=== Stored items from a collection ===
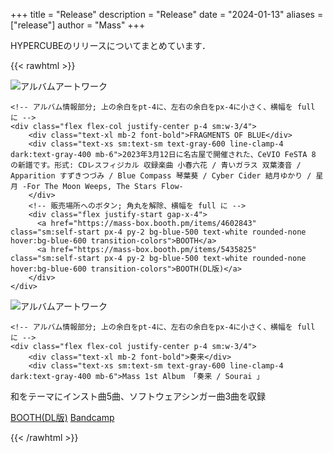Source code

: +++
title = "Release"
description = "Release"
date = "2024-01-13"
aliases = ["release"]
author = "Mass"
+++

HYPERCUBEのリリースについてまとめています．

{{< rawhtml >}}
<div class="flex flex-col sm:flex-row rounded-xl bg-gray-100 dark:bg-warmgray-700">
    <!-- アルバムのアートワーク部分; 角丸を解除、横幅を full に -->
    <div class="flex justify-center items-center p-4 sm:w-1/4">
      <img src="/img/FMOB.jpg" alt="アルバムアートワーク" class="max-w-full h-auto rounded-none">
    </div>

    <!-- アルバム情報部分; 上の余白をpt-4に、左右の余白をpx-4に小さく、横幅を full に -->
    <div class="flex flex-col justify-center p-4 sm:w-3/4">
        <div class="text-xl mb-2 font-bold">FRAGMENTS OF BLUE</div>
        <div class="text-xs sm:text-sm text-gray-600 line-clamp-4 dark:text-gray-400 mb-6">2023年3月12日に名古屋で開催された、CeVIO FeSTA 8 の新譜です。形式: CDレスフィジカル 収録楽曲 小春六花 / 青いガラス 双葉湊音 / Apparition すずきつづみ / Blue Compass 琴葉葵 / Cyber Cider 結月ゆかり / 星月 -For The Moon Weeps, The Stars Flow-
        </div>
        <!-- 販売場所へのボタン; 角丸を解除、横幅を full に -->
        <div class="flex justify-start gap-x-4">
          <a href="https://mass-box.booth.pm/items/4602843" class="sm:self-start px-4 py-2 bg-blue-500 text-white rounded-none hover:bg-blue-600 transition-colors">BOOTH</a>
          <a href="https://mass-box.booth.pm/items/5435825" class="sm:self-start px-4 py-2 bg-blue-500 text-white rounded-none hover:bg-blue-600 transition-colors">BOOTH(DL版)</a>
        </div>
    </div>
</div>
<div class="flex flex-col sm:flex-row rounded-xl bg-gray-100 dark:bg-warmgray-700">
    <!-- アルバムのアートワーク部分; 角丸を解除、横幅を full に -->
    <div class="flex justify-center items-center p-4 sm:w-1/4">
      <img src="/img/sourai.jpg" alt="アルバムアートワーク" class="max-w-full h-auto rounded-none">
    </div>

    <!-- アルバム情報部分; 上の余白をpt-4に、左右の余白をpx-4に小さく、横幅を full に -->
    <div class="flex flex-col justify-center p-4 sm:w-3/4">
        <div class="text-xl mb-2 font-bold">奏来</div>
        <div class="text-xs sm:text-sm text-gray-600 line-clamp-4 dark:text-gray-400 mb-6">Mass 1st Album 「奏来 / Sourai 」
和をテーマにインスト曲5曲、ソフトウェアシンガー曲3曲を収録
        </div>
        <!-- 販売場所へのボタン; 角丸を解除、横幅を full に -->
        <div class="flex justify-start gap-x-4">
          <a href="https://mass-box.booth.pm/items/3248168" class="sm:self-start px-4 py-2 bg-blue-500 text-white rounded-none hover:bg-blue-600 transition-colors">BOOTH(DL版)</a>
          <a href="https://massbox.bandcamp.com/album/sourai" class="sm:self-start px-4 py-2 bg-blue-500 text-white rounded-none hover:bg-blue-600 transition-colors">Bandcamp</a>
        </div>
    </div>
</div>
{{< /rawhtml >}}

==

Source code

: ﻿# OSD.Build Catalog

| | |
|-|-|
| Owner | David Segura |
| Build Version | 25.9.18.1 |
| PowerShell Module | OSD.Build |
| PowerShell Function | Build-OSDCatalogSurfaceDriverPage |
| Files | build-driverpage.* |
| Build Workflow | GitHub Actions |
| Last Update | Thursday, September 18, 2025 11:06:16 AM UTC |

==

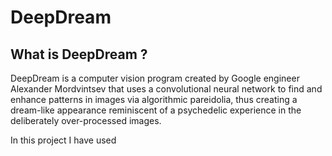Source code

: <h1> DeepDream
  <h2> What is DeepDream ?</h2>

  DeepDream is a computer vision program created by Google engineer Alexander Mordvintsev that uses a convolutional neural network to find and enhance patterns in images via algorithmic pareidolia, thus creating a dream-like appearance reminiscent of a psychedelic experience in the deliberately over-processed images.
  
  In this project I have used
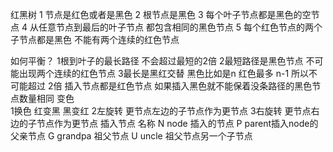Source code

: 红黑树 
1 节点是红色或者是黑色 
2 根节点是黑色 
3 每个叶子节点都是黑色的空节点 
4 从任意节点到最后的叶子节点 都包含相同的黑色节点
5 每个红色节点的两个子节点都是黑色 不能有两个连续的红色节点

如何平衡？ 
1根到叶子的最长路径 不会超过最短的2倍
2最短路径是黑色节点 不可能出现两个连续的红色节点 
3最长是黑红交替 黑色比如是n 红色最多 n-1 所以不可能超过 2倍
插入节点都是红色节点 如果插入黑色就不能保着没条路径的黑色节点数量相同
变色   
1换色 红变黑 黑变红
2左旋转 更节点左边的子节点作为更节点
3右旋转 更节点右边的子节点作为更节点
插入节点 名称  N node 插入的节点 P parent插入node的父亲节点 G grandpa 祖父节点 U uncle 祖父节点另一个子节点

=== About this task ===
Copy out, word for word, the part of the entries above that begins at the line with "1换色 红变黑 黑变红" and ends at the line with "U uncle 祖父节点另一个子节点", including both.

=== Result of the exercise ===
1换色 红变黑 黑变红
2左旋转 更节点左边的子节点作为更节点
3右旋转 更节点右边的子节点作为更节点
插入节点 名称  N node 插入的节点 P parent插入node的父亲节点 G grandpa 祖父节点 U uncle 祖父节点另一个子节点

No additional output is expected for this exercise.